From the macro scale of urban design, transport planning to the mega structures and finer detailed corporate spaces, stadia offer a wide variety of design challenges.
I also see these buildings as very large Meccano sets, so it’s a dream job for a boy who grew up building structures out of Meccano and loving sport.
What do you find the most challenging aspect of sporting architecture?
Our projects tend to have an opening date that is determined by a sporting event, for example, Suncorp had to be open for the 2003 Rugby World Cup. Therefore we have tight deadlines which tend to focus the mind. Due to the size of the buildings the design team, including all consultants, is extensive. While these numbers are challenging it is one of the more rewarding aspects when you get the teams working together and believing in the outcome of the project.

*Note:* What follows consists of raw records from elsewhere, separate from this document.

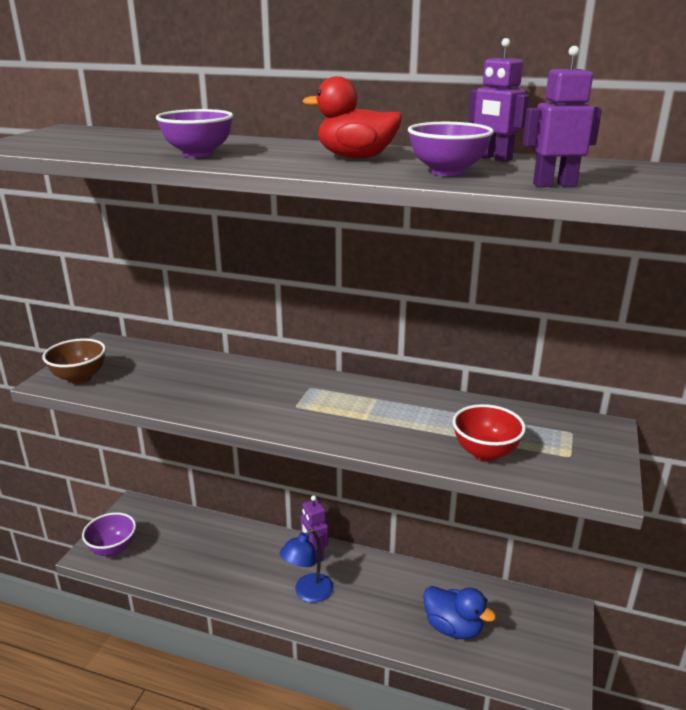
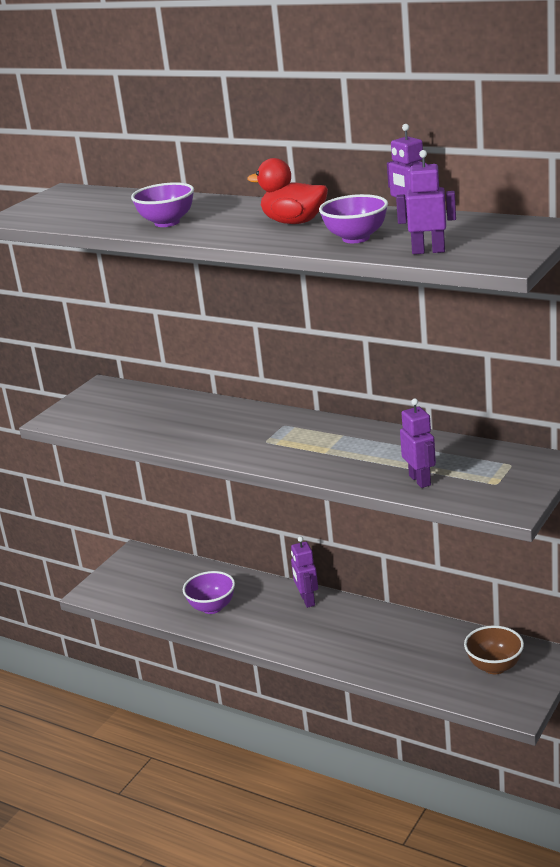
camera: 15 degrees right, 0 degrees up
(79, 378) = (78, 417): brown bowl -> brown bowl (494, 666)
(113, 549) = (113, 589): purple bowl -> purple bowl (212, 607)
(308, 593) = (293, 632): blue lamp -> none
(453, 627) = (427, 664): blue duck -> none
(485, 453) = (420, 480): red bowl -> purple robot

Is sporting architecture dynamic and engaging in Australia?
Yes, I believe it is. We have a number of different sporting codes that are enjoyed by a large proportion of the population. This leads to a number of different stadium types, such as your oval AFL and cricket stadium and the rectangular rugby and football facility.
You have an interest in sustainable architecture. What is one of the most innovative sustainable products you’ve used?
The recently completed Metricon Stadium on the Gold Coast designed by us has a number of sustainable features, from energy harness to the collection and reuse of grey water from the site.
The main one is a ‘halo’ roof constructed from transparent photo voltaic cells. These PV cells produce 20 percent of the stadiums power needs which is in line with the government’s target for renewable energy. These panels pick up the playful ‘skirt’ pattern and as such enhance the aesthetics significantly. Their visibility helps to educate the public that action is been taken in regards to renewable energy and that they can be integrated well into a building, not just added as an afterthought.
What has been one of the controversial responses you’ve received to a project you’ve designed?
I can’t think of one. There is always an element of negativity from residents impacted by a new stadium development. We pride ourselves in ensuring that the impact of traffic, noise and pedestrians is always minimised by our designs.
Suncorp Stadium is a great example of how the once vocal and unsupportive local community is now behind the facility and appreciates the benefits it brings to the city as a whole and to the Paddington/Petrie Terrace neighbourhoods in particular.
Which architect do you admire and why?
This is a difficult question as my understanding and appreciation for architecture has changed over the years. At the moment I love the work of Herzog De Meuron for their inventive facades.
Do you have a mentor? If yes, what was the most important thing they taught you?
There have been a number of mentors over the years. When I was leaving school an architect friend of my father allowed me to spend time in his office over a number of holidays which made me realise that I loved the creative world and particularly architecture. I believe we are constantly learning from our peers.